Reproduce the entries below verbatim, from the beginning through the line containing "zaměstnance bereme vážně.", including both ends.
[Opening Extracted data section]
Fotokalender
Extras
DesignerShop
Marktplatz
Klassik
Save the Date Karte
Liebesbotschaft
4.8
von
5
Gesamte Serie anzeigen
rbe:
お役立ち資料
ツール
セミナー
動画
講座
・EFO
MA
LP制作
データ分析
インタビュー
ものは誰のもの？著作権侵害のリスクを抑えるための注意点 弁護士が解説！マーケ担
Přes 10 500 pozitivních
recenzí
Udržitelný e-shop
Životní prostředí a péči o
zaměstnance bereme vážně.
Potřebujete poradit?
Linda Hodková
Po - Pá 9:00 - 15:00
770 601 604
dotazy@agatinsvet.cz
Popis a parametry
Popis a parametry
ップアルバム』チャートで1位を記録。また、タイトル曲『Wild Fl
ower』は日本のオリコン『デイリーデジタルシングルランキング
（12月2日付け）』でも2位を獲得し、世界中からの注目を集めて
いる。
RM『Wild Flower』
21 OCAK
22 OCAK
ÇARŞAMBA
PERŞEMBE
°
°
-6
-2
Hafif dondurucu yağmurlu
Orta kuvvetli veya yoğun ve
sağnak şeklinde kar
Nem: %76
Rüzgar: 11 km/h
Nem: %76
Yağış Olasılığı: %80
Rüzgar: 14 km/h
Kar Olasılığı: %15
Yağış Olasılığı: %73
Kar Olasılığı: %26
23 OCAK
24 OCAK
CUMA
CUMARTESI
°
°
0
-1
[Closing Extracted data section]
## [Expected answer]
Fotokalender
Extras
DesignerShop
Marktplatz
Klassik
Save the Date Karte
Liebesbotschaft
4.8
von
5
Gesamte Serie anzeigen
rbe:
お役立ち資料
ツール
セミナー
動画
講座
・EFO
MA
LP制作
データ分析
インタビュー
ものは誰のもの？著作権侵害のリスクを抑えるための注意点 弁護士が解説！マーケ担
Přes 10 500 pozitivních
recenzí
Udržitelný e-shop
Životní prostředí a péči o
zaměstnance bereme vážně.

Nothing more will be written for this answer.